Баррикада у площади Бастилии. Париж. 1848 г.
Несостоявшаяся казнь петрашевцев на Семеновском плацу. Петербург. 22 декабря 1849 г. Рисунок Б. Покровского 1949 г.
«Вечное Возвращение»
Всё, что будет, всё, что было, -
Два лица одной медали.
Тот, кому б ума хватило,
Мог бы знать конец в начале.
Здесь в летящем настоящем,
Вечность - в самом вечном смысле!
А о бренном, преходящем
Сам с собою поразмысли.
Путь один на этом свете
Всех живущих ожидает.
Многие тысячелетья
Мiр хохочет и рыдает.
Изменяются лишь маски,
Так еще ль тебе не ясно -
Ты ведь был обманут часто, -
Страх и чаянья напрасны.
Не страшись, когда мошенник
Лезет в гору хамовато:
У него - палата денег,
У тебя - ума палата.
Не надейся, что изменой
Купишь место в стае сбродной.
Он - пузырь из мыльной пены,
Жизнь - волна в пустыне водной.
Звучной песнею сирены
Ловит мiр тебя в тенета,
Чтобы ты шагнул со сцены
В глубину водоворота.
Будь мудрей, постой в сторонке,
Стань безликим и безгласным,
Не сворачивая с дороги
Ни к призыву, ни к соблазну.
Михай ЭМИНЕСКУ «Глосса» (1883 г.).
Перевод А. Бродского.

----

» **Требование 1**
Пожалуйста, перепишите строки записей, начиная со строки с «Incorrect, gold polished» и до строки с «Incorrect, white marble» включительно, заменив «slate gray stone pillar» на «dark granite pillar». Всё остальное оставьте без изменений.
Отрывок и записи — самостоятельные материалы, никак не связанные между собой.

----

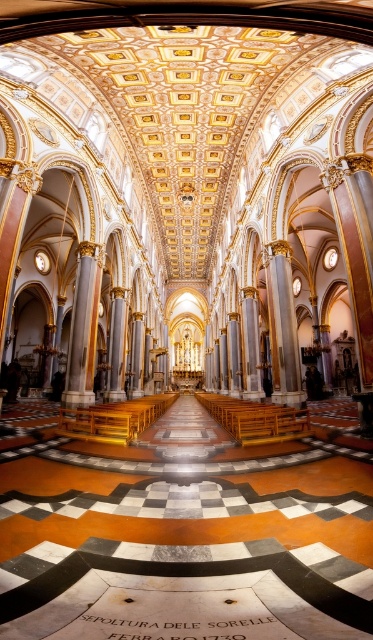
Can you confirm if gold polished pillar at center is positioned below slate gray stone pillar at center?

Incorrect, gold polished pillar at center is not positioned below slate gray stone pillar at center.

Does gold polished pillar at center have a larger size compared to slate gray stone pillar at center?

Yes.

Identify the location of gold polished pillar at center. The image size is (373, 640). (283, 326).

Is white marble column at center positioned before slate gray stone pillar at center?

Yes, it is.

Is white marble column at center wider than slate gray stone pillar at center?

Correct, the width of white marble column at center exceeds that of slate gray stone pillar at center.

Who is more distant from viewer, (92, 349) or (114, 352)?

The point (114, 352) is more distant.

This screenshot has width=373, height=640. I want to click on white marble column at center, so click(x=83, y=326).

Which is more to the left, white marble column at center or gold polished pillar at center?

From the viewer's perspective, white marble column at center appears more on the left side.

Can you confirm if white marble column at center is positioned above gold polished pillar at center?

Incorrect, white marble column at center is not positioned above gold polished pillar at center.

What do you see at coordinates (83, 326) in the screenshot? The height and width of the screenshot is (640, 373). I see `white marble column at center` at bounding box center [83, 326].

The height and width of the screenshot is (640, 373). I want to click on white marble column at center, so click(83, 326).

----

» **Требование 2**
Кто указан в отрывке как переводчик «Глоссы» Михая Эминеску?

» **Поле ответа 1**
Incorrect, gold polished pillar at center is not positioned below dark granite pillar at center.

Does gold polished pillar at center have a larger size compared to dark granite pillar at center?

Yes.

Identify the location of gold polished pillar at center. The image size is (373, 640). (283, 326).

Is white marble column at center positioned before dark granite pillar at center?

Yes, it is.

Is white marble column at center wider than dark granite pillar at center?

Correct, the width of white marble column at center exceeds that of dark granite pillar at center.

Who is more distant from viewer, (92, 349) or (114, 352)?

The point (114, 352) is more distant.

This screenshot has width=373, height=640. I want to click on white marble column at center, so click(x=83, y=326).

Which is more to the left, white marble column at center or gold polished pillar at center?

From the viewer's perspective, white marble column at center appears more on the left side.

Can you confirm if white marble column at center is positioned above gold polished pillar at center?

Incorrect, white marble column at center is not positioned above gold polished pillar at center.

» **Поле ответа 2**
А. Бродский.